I learned it (wrote software rasterizer) and am extremally happy with that - this is much more helpfull I would say for doing open gl tahan for example knowing assembly tocode in c - it is extremally helpful to get understanding of things and feeling that everything is possible is possible
Does anyone have some useful beginner tutorials and code snippets for playing with basic geometric shapes and geometric proofs in code?
In particular something with the ability to easily create functions and recursively draw them on the screen. Additional requirements, but not absolute, support for Objective-C and basic window drawing routines for OS X and Cocoa.
A specific question how would one write a test to validate that a shape is in fact a square, triangle, etc. The idea being that you could draw a bunch of shapes, fit them together and test and analyze the emergent shape that arises from the set of sub shapes.
This is not a homework question. I am not in school. Just wanted to experiment with drawing code and geometry. And looking for an accessible way to play and experiment with shapes and geometry programming.
I am open to Java and Processing, or Actionscript/Haxe and Flash but would also like to use Objective C and Xcode to build projects as well.
What I am looking for are some clear tutorials to get me started down the path.
Some specific applications include clear examples of how to display for example parts of a Cantor Set, Mandelbrot Set, Julia set, etc...

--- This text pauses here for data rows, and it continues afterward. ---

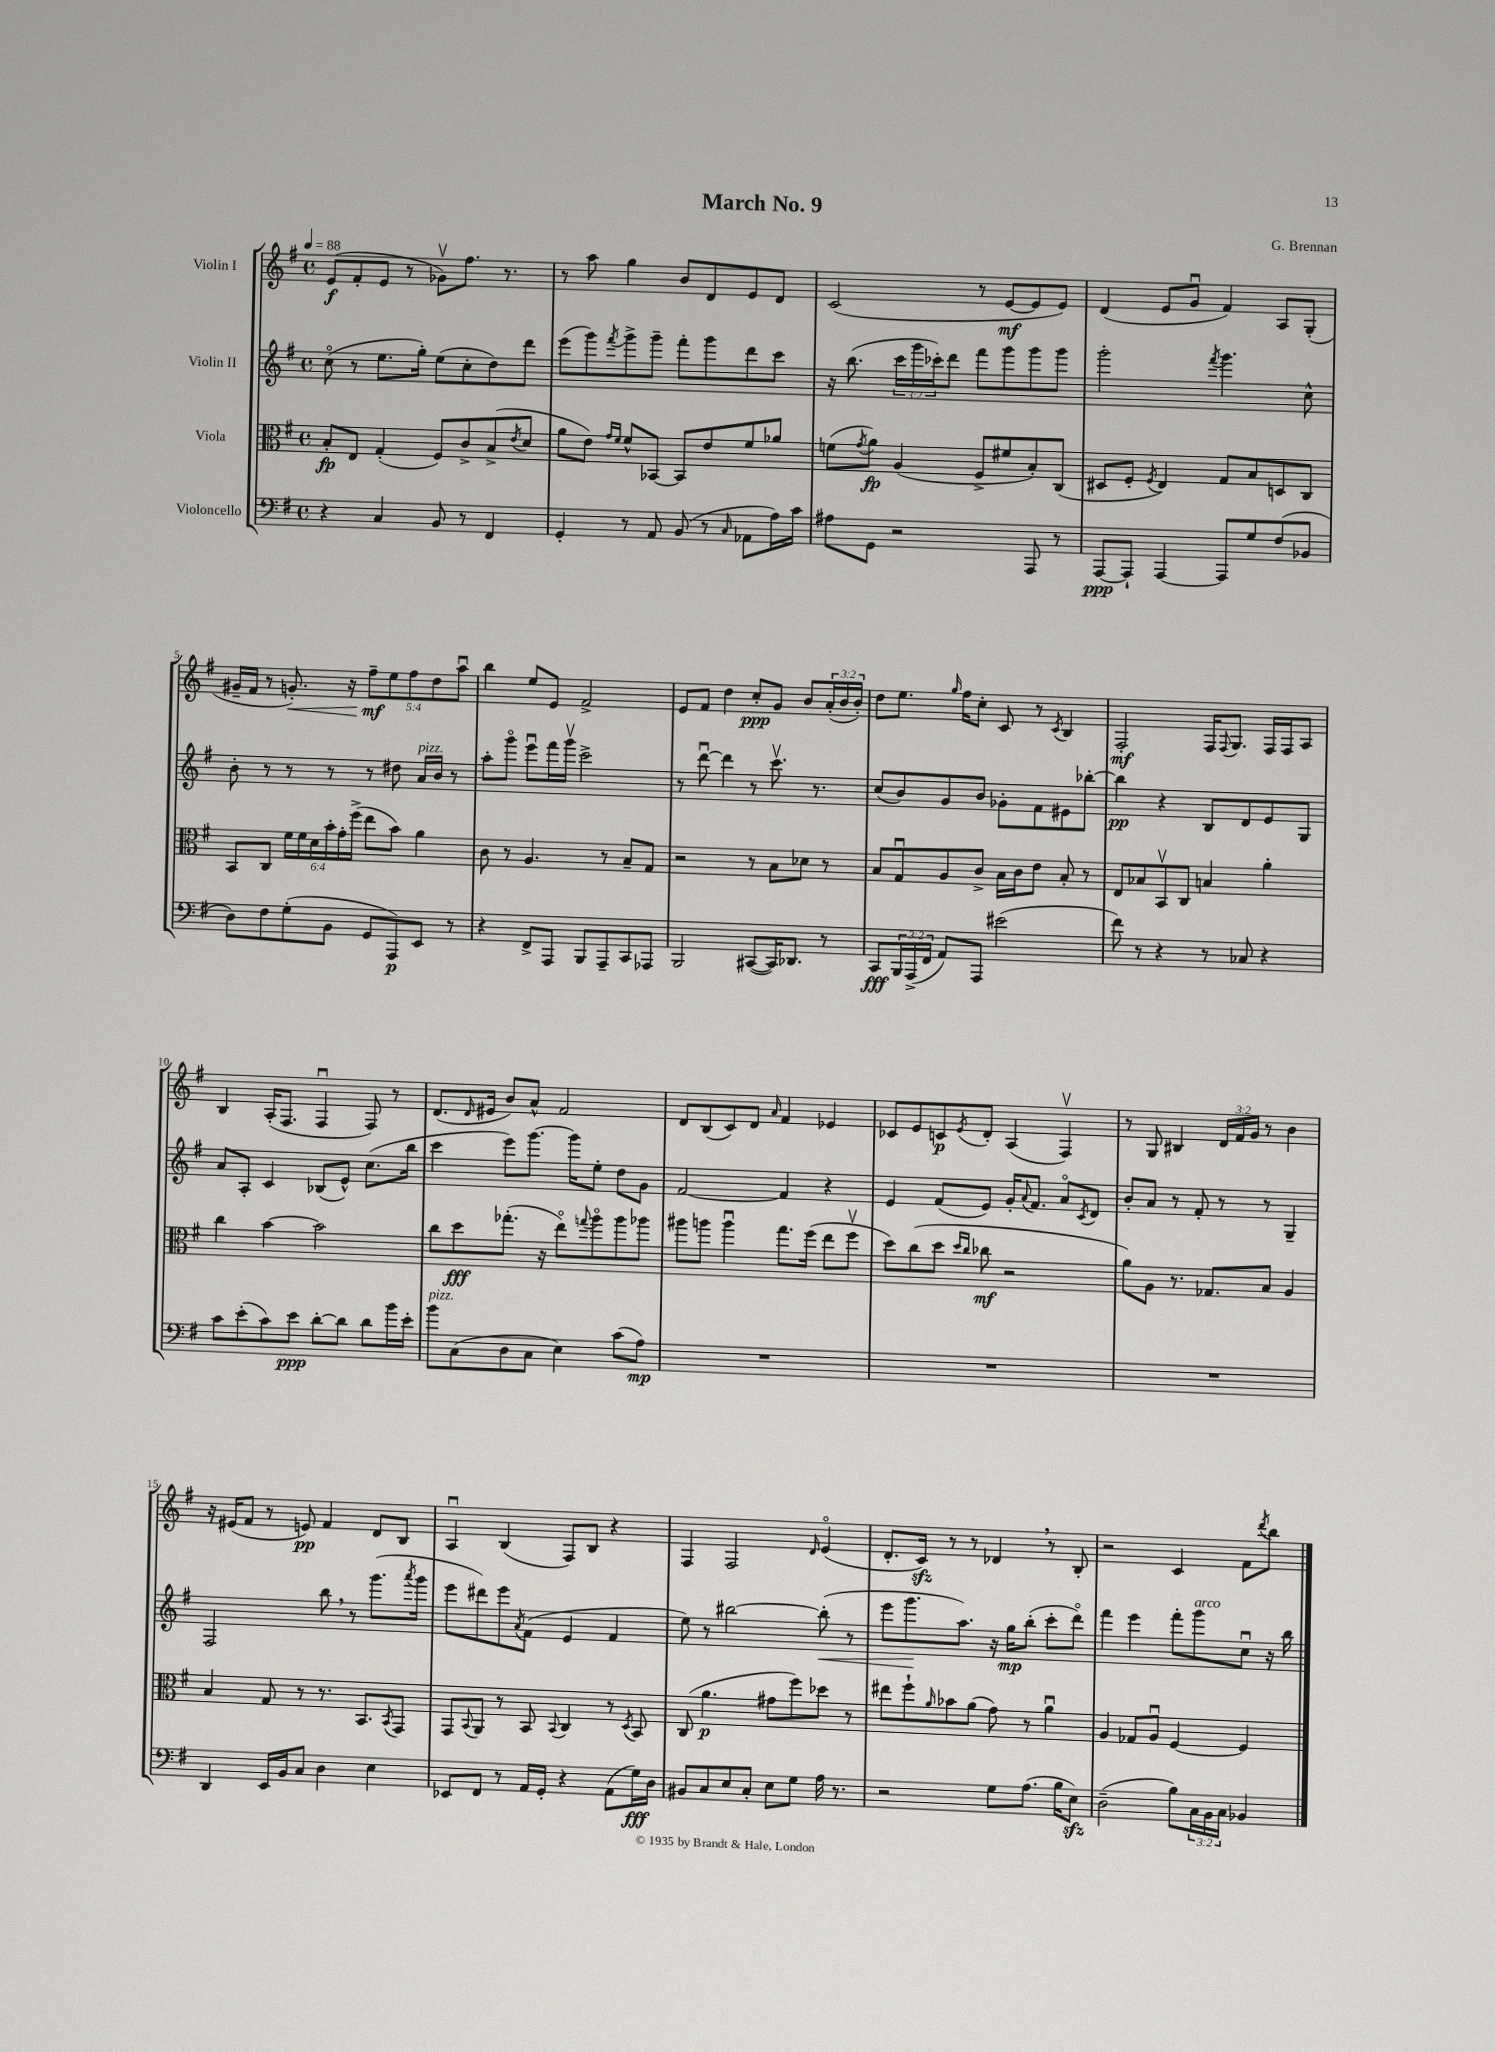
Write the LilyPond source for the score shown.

\header { title = "March No. 9" composer = "G. Brennan" }
<<
\new StaffGroup <<
\new Staff = "s0" \with { instrumentName = "Violin I" } {
    \clef treble \key g \major \defaultTimeSignature \time 4/4 \override Staff.TupletNumber.text = #tuplet-number::calc-fraction-text \tempo 4 = 88
    e'8\f( fis'8-. e'8 r8 ges'8\upbow) fis''8. r8. |
    r8 a''8 g''4 b'8 d'8 e'8 d'8 |
    c'2( r8 e'8~\mf e'8 e'8) |
    d'4( e'8 g'8\downbow fis'4) a8 g8-.( |
    gis'16-- fis'16 r8 g'8.-.\<) r16 \tuplet 5/4 { fis''8--\mf\! e''8 fis''8 d''8 a''8\downbow } |
    b''4 e''8 e'8 fis'2-> |
    e'8 fis'8 d''4 c''8-.\ppp g'8 b'8 \tuplet 3/2 { a'16-.( b'16 b'16-.) } |
    d''8 e''8. \grace { g''16 } fis''16 c''8-. c'8 r8 \acciaccatura { c'8 } b4 |
    fis2-.\mf fis16 \appoggiatura { fis8 } g8. fis16 fis16 a8 |
    b4 a16-.( fis8. fis4\downbow fis8) r8 |
    d'8.( \grace { d'16 } eis'16 b'8) a'8-^ fis'2 |
    d'8 b8( c'8) d'8 \grace { a'16 } fis'4 ees'4 |
    ces'8 e'8 c'8\p \acciaccatura { e'8 } d'8-. a4( fis4\upbow) |
    r8 g8 bis4 \tuplet 3/2 { d'16 fis'16 g'16 } r8 b'4 |
    r16 eis'16( fis'8 r8 e'8\pp) fis'4 d'8 b8 |
    a4\downbow b4( fis8) b8 r4 |
    fis4 fis2 \grace { d'16 } e'4\flageolet( |
    d'8.-. c'16\sfz) r8 r8 des'4 \breathe r8 b8-. |
    r2 c'4 fis'8 \acciaccatura { d'''8 } b''8 \bar "|." |
}
\new Staff = "s1" \with { instrumentName = "Violin II" } {
    \clef treble \key g \major \defaultTimeSignature \time 4/4 \override Staff.TupletNumber.text = #tuplet-number::calc-fraction-text
    c''8\flageolet( r8 e''8. g''16-.) e''8( c''8-. d''8) d'''8 |
    e'''8( g'''8) \acciaccatura { fis'''8 } g'''8-> g'''8-- fis'''8-. g'''8 d'''8 c'''8 |
    r16 b''8.( \tuplet 3/2 { c'''16 g'''16 ces'''16-.) } d'''8 fis'''8 g'''8 g'''8 g'''8 |
    g'''2-. \acciaccatura { fis'''8 } g'''4. c''8-^ |
    b'8-. r8 r8 r8 r8 dis''8 a'16^\markup { \italic "pizz." } b'16 r8 |
    a''8-. g'''8\flageolet e'''8\downbow fis'''16 g'''16\upbow c'''2-> |
    r8 d'''8~\downbow d'''4 r8 c'''8.\upbow r8. |
    c''8( b'8) g'8 b'8 ges'8-. fis'8 eis'8 bes''8~-. |
    bes''4\pp r4 b8 d'8 e'8 g8 |
    a'8 a8-. c'4 bes8( e'8-^) c''8.( b''16 |
    c'''4 e'''8) g'''8.~ g'''16 e''8-. d''8 g'8 |
    fis'2~ fis'4 r4 |
    e'4 fis'8( e'8) g'16-. \appoggiatura { a'8 } fis'8. a'8\flageolet \acciaccatura { c'8 } d'8 |
    b'8-. a'8 r8 fis'8-. r8 r8 g4-- |
    fis2 b''8 \breathe r8 g'''8.( \acciaccatura { a'''8 } g'''16 |
    e'''8 dis'''8) e'''8 \acciaccatura { a'8 } fis'8( e'4 fis'4 |
    e''8) r8 bis''2~ bis''8-.\<( r8 |
    e'''8 g'''8.\! a''8.) r16 g''16\mp b''8-.( c'''8-. d'''8\flageolet) |
    fis'''4 e'''4 fis'''8-. g'''8^\markup { \italic "arco" } c''8\downbow r16 b''16 \bar "|." |
}
\new Staff = "s2" \with { instrumentName = "Viola" } {
    \clef alto \key g \major \defaultTimeSignature \time 4/4 \override Staff.TupletNumber.text = #tuplet-number::calc-fraction-text
    b8-.\fp e8 g4-.( fis8) c'8-> b8->( \acciaccatura { e'8 } d'8 |
    a'8 e'8) \grace { g'16 fis'16 } fis'8-^ bes,8~ bes,8 e'8 fis'8 aes'8 |
    f'8( \acciaccatura { g'8 } a'8\fp) a4( fis8-> fis'8 b8-.) c8( |
    dis8 fis8-. \acciaccatura { fis8 } e4) g8 b8 d8 c8 |
    b,8 c8 \tuplet 6/4 { fis'16 fis'16 d'16 b'16-. g'16-. fis''16->( } e''8 b'8) a'4 |
    c'8 r8 a4. r8 b8-- g8 |
    r2 r8 b8 des'8 r8 |
    b8 g8\downbow a8 c'8-> b16 c'16 e'8 b8-. r8 |
    e8 bes8 b,8\upbow c8 b4 a'4-. |
    c''4 b'4~ b'2 |
    c''8 d''8\fff ges''8.-.( r16 e''8\flageolet) \appoggiatura { g''8 } a''8\flageolet a''8 aes''8 |
    ais''8 a''8 a''4\downbow g''8. fis''16( e''8 fis''8\upbow |
    d''8) c''8( d''8 \grace { d''16 c''16 } ces''8\mf r2 |
    a'8) a8 r8. ges8. b8 a4 |
    b4 g8 r8 r8. b,8. \acciaccatura { b,8 } g,8 |
    g,8 \appoggiatura { b,8 } a,8 r8 b,8 \appoggiatura { b,8 } c4 r8 \acciaccatura { d8 } b,8 |
    c8( a'4.\p gis'8 fis''8) des''8 r8 |
    eis''8 fis''8-! \grace { a'16 } bes'8 a'8( g'8) r8 a'4\downbow |
    a4 ges8 a8\downbow fis4~ fis4 \bar "|." |
}
\new Staff = "s3" \with { instrumentName = "Violoncello" } {
    \clef bass \key g \major \defaultTimeSignature \time 4/4 \override Staff.TupletNumber.text = #tuplet-number::calc-fraction-text
    r4 c4 b,8 r8 fis,4 |
    g,4-. r8 a,8 b,8( r8 \grace { c16 } aes,8 a16) c'16 |
    ais8 g,8 r2 a,,8 r8 |
    a,,8~\ppp a,,8-! a,,4~ a,,8 g8 fis8( bes,8 |
    d8) fis8 g8-.( b,8 g,8 a,,8\p) e,8 r8 |
    r4 fis,8-> a,,8 b,,8 a,,8-- c,8 aes,,8 |
    b,,2 cis,8~( cis,16) des,8. r8 |
    c,8\fff \tuplet 3/2 { b,,16 a,,16->( fis,16 } a,8) a,,8 eis'2( |
    fis'8) r8 r4 r8 ces8 r4 |
    c'8 e'8-.( c'8) e'8\ppp d'8~-. d'8 d'8 b'16 e'16-. |
    b'8^\markup { \italic "pizz." } c8( d8 c8 e4) c'8( a8\mp) |
    R1 |
    R1 |
    R1 |
    d,4 e,16 b,16 c8 d4 e4 |
    ees,8 fis,8 r8 a,16 g,16-. r4 a,8( g16\fff) d16 |
    bis,8 c8 e8 c8-. e8 g8 a16 r8. |
    r2 g8 a8.( b16 e8\sfz) |
    d2--( b8) \tuplet 3/2 { c16 b,16 c16 } bes,4 \bar "|." |
}
>>
>>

One aside, I was reading on Wikipedia about the "Russell's Paradox". And the wiki article stated:
Let us call a set "abnormal" if it is
a member of itself, and "normal"
otherwise. For example, take the set
of all squares. That set is not itself
a square, and therefore is not a
member of the set of all squares. So
it is "normal". On the other hand, if
we take the complementary set that
contains all non-squares, that set is
itself not a square and so should be
one of its own members. It is
"abnormal".
The point about squares seems intuitively wrong to me. All the squares added together seem to imply a larger square. Obviously I get the larger paradox about sets. But what I am curious about is playing around with shapes in code and analyzing them empirically in code. So for example a potential routine might be draw four squares, put them together with no space between them, and analyze the dimensions and properties of the new shape that they make.
Perhaps even allowing free hand drawing with a mouse. But for now just drawing in code is fine.
If you're willing to use C++ I would recommend two libraries:
boost::GGL generic geometry library handles lots of geometric primitives such as polygons, lines, points, and so forth. It's still pretty new, but I have a feeling that it's going to be huge when it's officially added into boost.
CGAL, the Computational Geometry Algorithms Library: this thing is huge, and will do almost anything you'll ever need for geometry programming. It has very nice bindings for Qt as well if you're interested in doing some graphical stuff.
I guess OpenGL might not be the best starting point for this. It's quite low-level, and you will have to fight with unexpected behavior and actual driver issues. If you emphasize the "playing" part, go for Processing. It's a programming environment specifically designed to play with computer graphics.
However, if you really want to take the shape testing path, an in-depth study of computer vision algorithms in inevitable. On the other hand, if you just want to compare your shapes to a reference image, without rotation, scaling, or other distortions, the Visual Difference Predictor library might help you.
I highly recommend NeHe for any beginner OpenGL programmer, once you complete the first few tutorials you should be able to have fun with geometry any way you want.